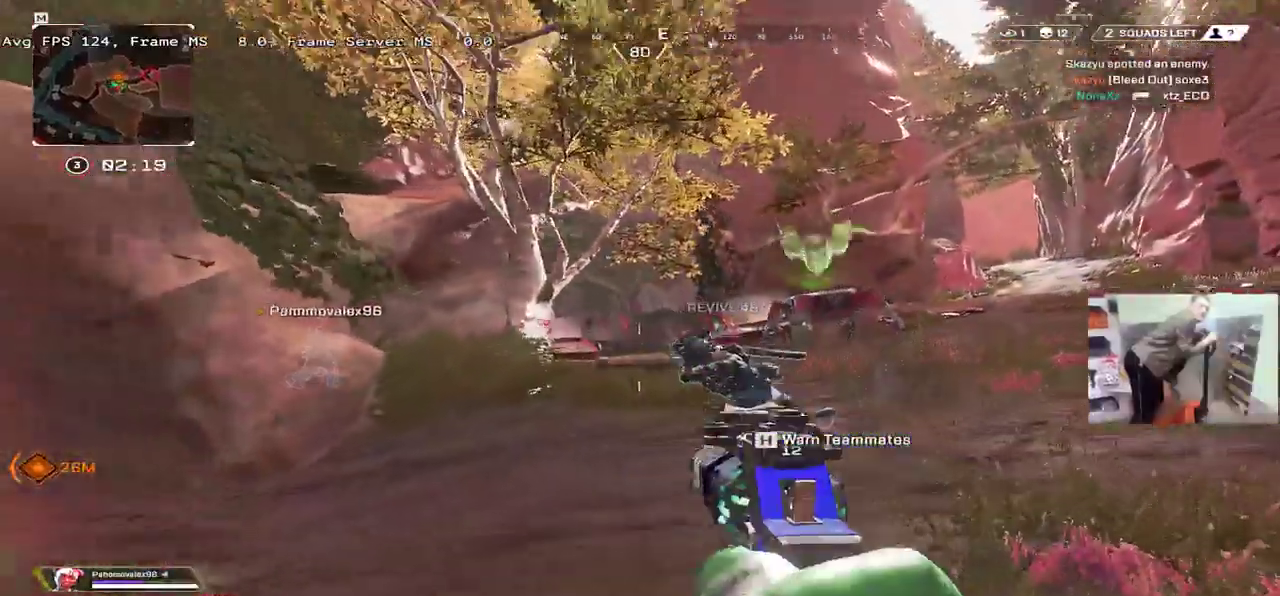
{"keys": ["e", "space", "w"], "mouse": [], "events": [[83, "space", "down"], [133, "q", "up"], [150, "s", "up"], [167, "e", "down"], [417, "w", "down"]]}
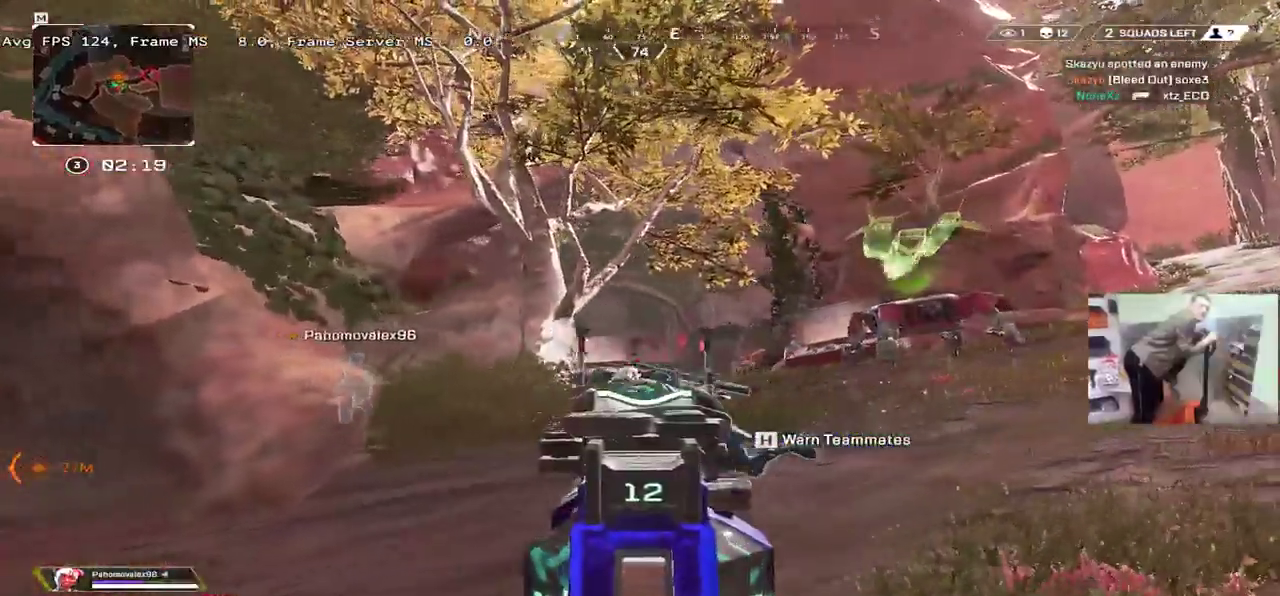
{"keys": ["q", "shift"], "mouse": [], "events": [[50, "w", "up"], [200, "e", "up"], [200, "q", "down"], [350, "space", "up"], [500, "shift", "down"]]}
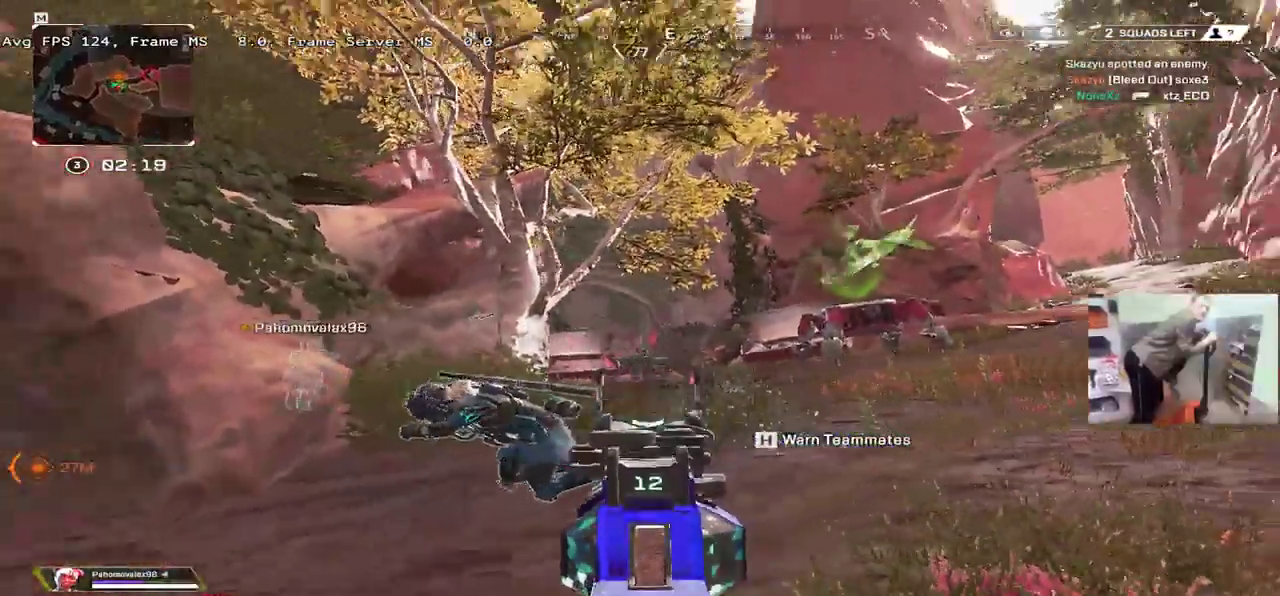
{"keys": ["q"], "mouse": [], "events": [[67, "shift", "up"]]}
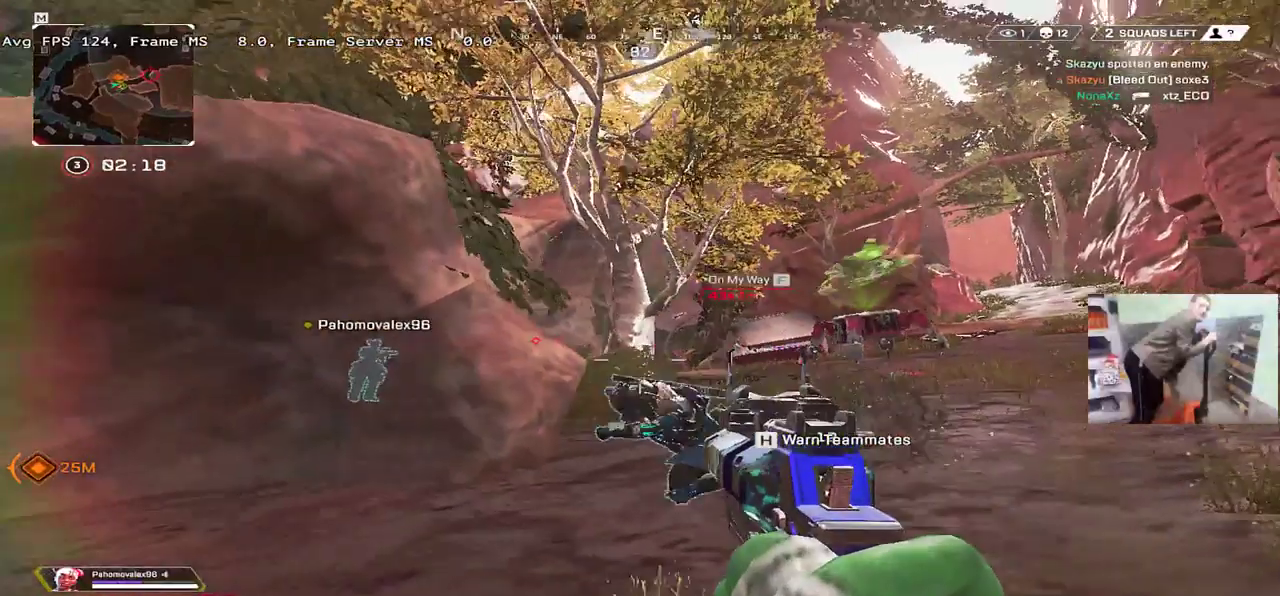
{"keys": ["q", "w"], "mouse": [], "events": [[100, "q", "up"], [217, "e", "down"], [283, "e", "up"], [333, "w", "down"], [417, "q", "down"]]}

-=-=-=-=-

For the listing above, how many lines contain the word "space"? Respond with nothing but the number.

2